Good question and perspective.
I have seen this at my daughter’s school. She is reluctant to report often because she says they take it out on her at school. So we report anyways because the kid bullying also needs help stopping. The report needs to be made and the paper trail needs to be started. I think the real issue is when adults do not help or the leave it all to the victim (a child) to fix. I have seen many adults make it worse.
My daughter experienced bullying 2 years ago and she is still affected by it. Reporting it made it worse for her because the principal did not know what she was doing. We had to raise it to the attention of the local police station. The children left the school and went on to middle school but I ended up putting my daughter in private school. She has started thriving again.

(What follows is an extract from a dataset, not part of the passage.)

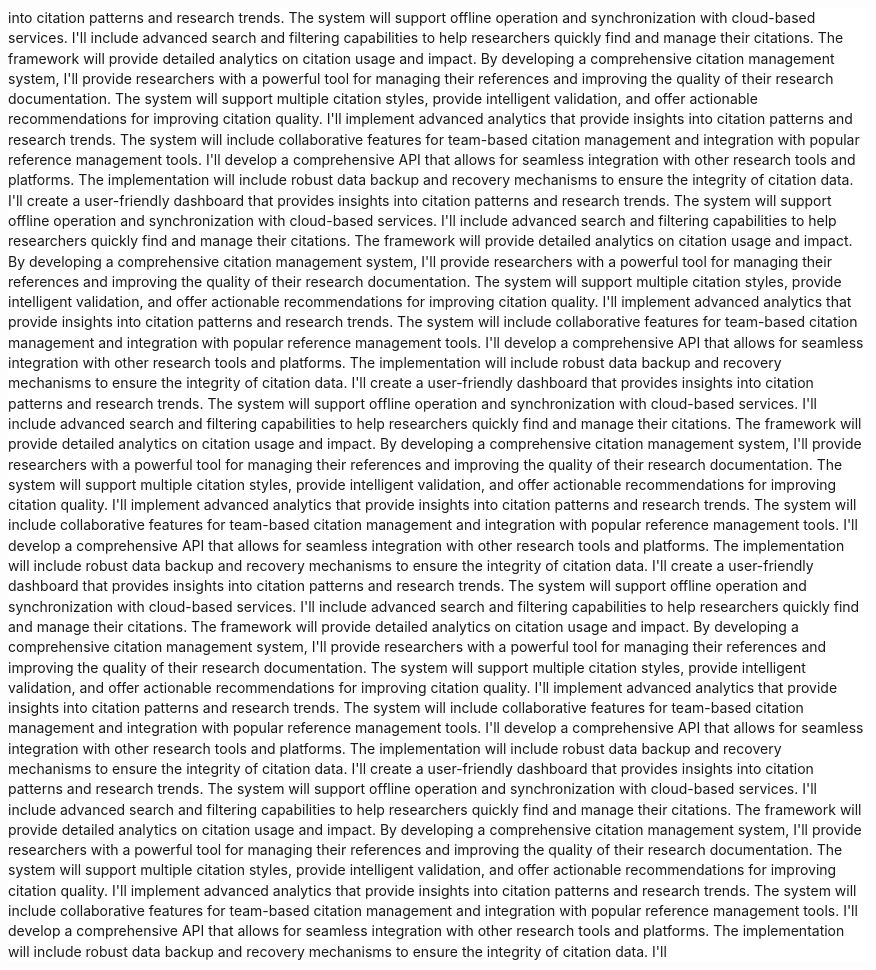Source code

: into citation patterns and research trends. The system will support offline operation and synchronization with cloud-based services. I'll include advanced search and filtering capabilities to help researchers quickly find and manage their citations. The framework will provide detailed analytics on citation usage and impact. By developing a comprehensive citation management system, I'll provide researchers with a powerful tool for managing their references and improving the quality of their research documentation. The system will support multiple citation styles, provide intelligent validation, and offer actionable recommendations for improving citation quality. I'll implement advanced analytics that provide insights into citation patterns and research trends. The system will include collaborative features for team-based citation management and integration with popular reference management tools. I'll develop a comprehensive API that allows for seamless integration with other research tools and platforms. The implementation will include robust data backup and recovery mechanisms to ensure the integrity of citation data. I'll create a user-friendly dashboard that provides insights into citation patterns and research trends. The system will support offline operation and synchronization with cloud-based services. I'll include advanced search and filtering capabilities to help researchers quickly find and manage their citations. The framework will provide detailed analytics on citation usage and impact. By developing a comprehensive citation management system, I'll provide researchers with a powerful tool for managing their references and improving the quality of their research documentation. The system will support multiple citation styles, provide intelligent validation, and offer actionable recommendations for improving citation quality. I'll implement advanced analytics that provide insights into citation patterns and research trends. The system will include collaborative features for team-based citation management and integration with popular reference management tools. I'll develop a comprehensive API that allows for seamless integration with other research tools and platforms. The implementation will include robust data backup and recovery mechanisms to ensure the integrity of citation data. I'll create a user-friendly dashboard that provides insights into citation patterns and research trends. The system will support offline operation and synchronization with cloud-based services. I'll include advanced search and filtering capabilities to help researchers quickly find and manage their citations. The framework will provide detailed analytics on citation usage and impact. By developing a comprehensive citation management system, I'll provide researchers with a powerful tool for managing their references and improving the quality of their research documentation. The system will support multiple citation styles, provide intelligent validation, and offer actionable recommendations for improving citation quality. I'll implement advanced analytics that provide insights into citation patterns and research trends. The system will include collaborative features for team-based citation management and integration with popular reference management tools. I'll develop a comprehensive API that allows for seamless integration with other research tools and platforms. The implementation will include robust data backup and recovery mechanisms to ensure the integrity of citation data. I'll create a user-friendly dashboard that provides insights into citation patterns and research trends. The system will support offline operation and synchronization with cloud-based services. I'll include advanced search and filtering capabilities to help researchers quickly find and manage their citations. The framework will provide detailed analytics on citation usage and impact. By developing a comprehensive citation management system, I'll provide researchers with a powerful tool for managing their references and improving the quality of their research documentation. The system will support multiple citation styles, provide intelligent validation, and offer actionable recommendations for improving citation quality. I'll implement advanced analytics that provide insights into citation patterns and research trends. The system will include collaborative features for team-based citation management and integration with popular reference management tools. I'll develop a comprehensive API that allows for seamless integration with other research tools and platforms. The implementation will include robust data backup and recovery mechanisms to ensure the integrity of citation data. I'll create a user-friendly dashboard that provides insights into citation patterns and research trends. The system will support offline operation and synchronization with cloud-based services. I'll include advanced search and filtering capabilities to help researchers quickly find and manage their citations. The framework will provide detailed analytics on citation usage and impact. By developing a comprehensive citation management system, I'll provide researchers with a powerful tool for managing their references and improving the quality of their research documentation. The system will support multiple citation styles, provide intelligent validation, and offer actionable recommendations for improving citation quality. I'll implement advanced analytics that provide insights into citation patterns and research trends. The system will include collaborative features for team-based citation management and integration with popular reference management tools. I'll develop a comprehensive API that allows for seamless integration with other research tools and platforms. The implementation will include robust data backup and recovery mechanisms to ensure the integrity of citation data. I'll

I wish this wasn’t the world we live in, but reporting is important in trying to change it. Thanks for talking about the topic.
I’m really torn on this whole issue. There are instances where bullying can get out of hand, there is also a lot to be said for letting kids learn to solve issues for themselves instead of expecting someone else to sort it out for them. The sad reality is that bullies exist outside of school also and there isn’t always an authority figure that can deal with them for you. Sometimes you have to take matters into your own hands.
I think it really could make it worse for the victim but it’s no reason not to report. The alternative is worse.
I think that it should be reported. I am sure for every kid that report there is more victims to scared to say anything.
I hate the idea that reporting can make it worse, but it can, unfortunately, be so true. The flip side, that with no reporting, the bullying can be a silent killer to the victim- and that’s a dangerous gamble to take.
I totally get it. I could see a bully getting even madder after reporting, unless the reporting actually does something… for example… if the reporting doesn’t give any reprimand to the bully then they will continue. IF the reporting means the bully gets in major trouble, hopefully he/she would learn their lessons.
As a parent, I can totally understand the urge to report it. But, from personal experience as a child, I know that it can make things worse for a while.
In our experience with bullying, it made it much worse and lead us to taking our son out of school. We reported his bullying to the teacher and principal and the boy’s older sister started bullying my son.
Bullying happens to children and adults. It’s really terrible that we treat eachother the way we do.
The idea of bullies has always scared me. Sometimes it can seem as though it makes it worse, but the steps to help are important and reporting is crucial.
Bullies need to STOP :(
This is a great post. You’ve got to report any bullying you see. If you don’t, it won’t stop.
In a kid’s mind, it probably makes it worse. But realistically, it’s so much better to report it than not too. We have to protect our kids!
I think it should be reported… Bullying is just a terrible thing, and should not be tolerated.
It can make it worse, yes, Ive seen it happen recently at our kids school. I think in this case, it’s all on the bully’s parents and how they handle it. From what I’ve seen, when it’s worse, it’s because the parents didn’t take their kids actions seriously and in turn, the bully basically had the permission to go farther.
I think every situation is probably different. I think it should be reported, though.